TASK DETAILS
Note the line where "staining of benign" appears in the data below; write it out exactly, along with every line that comes after it to the end.
** DATA EXTRACT follows **
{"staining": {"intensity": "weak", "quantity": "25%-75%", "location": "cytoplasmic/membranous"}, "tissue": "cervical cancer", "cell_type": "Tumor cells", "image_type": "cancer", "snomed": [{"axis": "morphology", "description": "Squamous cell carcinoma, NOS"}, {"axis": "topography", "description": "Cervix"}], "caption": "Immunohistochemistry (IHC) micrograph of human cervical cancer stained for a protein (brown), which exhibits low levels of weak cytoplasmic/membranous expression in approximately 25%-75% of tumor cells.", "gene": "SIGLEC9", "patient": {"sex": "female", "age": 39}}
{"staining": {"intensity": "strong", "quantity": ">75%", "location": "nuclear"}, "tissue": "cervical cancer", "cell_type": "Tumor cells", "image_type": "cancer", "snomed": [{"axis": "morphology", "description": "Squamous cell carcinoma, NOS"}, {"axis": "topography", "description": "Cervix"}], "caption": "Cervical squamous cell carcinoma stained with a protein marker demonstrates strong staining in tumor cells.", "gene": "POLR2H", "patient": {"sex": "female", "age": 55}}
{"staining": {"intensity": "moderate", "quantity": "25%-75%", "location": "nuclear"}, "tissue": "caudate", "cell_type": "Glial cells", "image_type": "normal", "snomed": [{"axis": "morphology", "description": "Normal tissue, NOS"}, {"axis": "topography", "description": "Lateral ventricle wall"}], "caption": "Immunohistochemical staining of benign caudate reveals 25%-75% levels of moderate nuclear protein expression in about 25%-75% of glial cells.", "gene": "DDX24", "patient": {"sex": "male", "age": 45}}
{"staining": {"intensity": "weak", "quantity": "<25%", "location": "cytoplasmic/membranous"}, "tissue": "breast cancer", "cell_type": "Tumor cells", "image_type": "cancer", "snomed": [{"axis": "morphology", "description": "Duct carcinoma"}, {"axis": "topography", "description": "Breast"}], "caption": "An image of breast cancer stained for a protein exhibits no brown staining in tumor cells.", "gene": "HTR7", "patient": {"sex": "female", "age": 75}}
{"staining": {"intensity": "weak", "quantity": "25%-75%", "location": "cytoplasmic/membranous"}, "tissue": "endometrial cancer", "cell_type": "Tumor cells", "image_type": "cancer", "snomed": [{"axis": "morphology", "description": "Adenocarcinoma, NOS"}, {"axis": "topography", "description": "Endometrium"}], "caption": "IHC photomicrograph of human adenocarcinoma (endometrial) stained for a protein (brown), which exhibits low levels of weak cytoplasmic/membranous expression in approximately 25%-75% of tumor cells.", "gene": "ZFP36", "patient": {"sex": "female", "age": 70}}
** End of DATA EXTRACT **
ANSWER TO THIS PROBLEM
{"staining": {"intensity": "moderate", "quantity": "25%-75%", "location": "nuclear"}, "tissue": "caudate", "cell_type": "Glial cells", "image_type": "normal", "snomed": [{"axis": "morphology", "description": "Normal tissue, NOS"}, {"axis": "topography", "description": "Lateral ventricle wall"}], "caption": "Immunohistochemical staining of benign caudate reveals 25%-75% levels of moderate nuclear protein expression in about 25%-75% of glial cells.", "gene": "DDX24", "patient": {"sex": "male", "age": 45}}
{"staining": {"intensity": "weak", "quantity": "<25%", "location": "cytoplasmic/membranous"}, "tissue": "breast cancer", "cell_type": "Tumor cells", "image_type": "cancer", "snomed": [{"axis": "morphology", "description": "Duct carcinoma"}, {"axis": "topography", "description": "Breast"}], "caption": "An image of breast cancer stained for a protein exhibits no brown staining in tumor cells.", "gene": "HTR7", "patient": {"sex": "female", "age": 75}}
{"staining": {"intensity": "weak", "quantity": "25%-75%", "location": "cytoplasmic/membranous"}, "tissue": "endometrial cancer", "cell_type": "Tumor cells", "image_type": "cancer", "snomed": [{"axis": "morphology", "description": "Adenocarcinoma, NOS"}, {"axis": "topography", "description": "Endometrium"}], "caption": "IHC photomicrograph of human adenocarcinoma (endometrial) stained for a protein (brown), which exhibits low levels of weak cytoplasmic/membranous expression in approximately 25%-75% of tumor cells.", "gene": "ZFP36", "patient": {"sex": "female", "age": 70}}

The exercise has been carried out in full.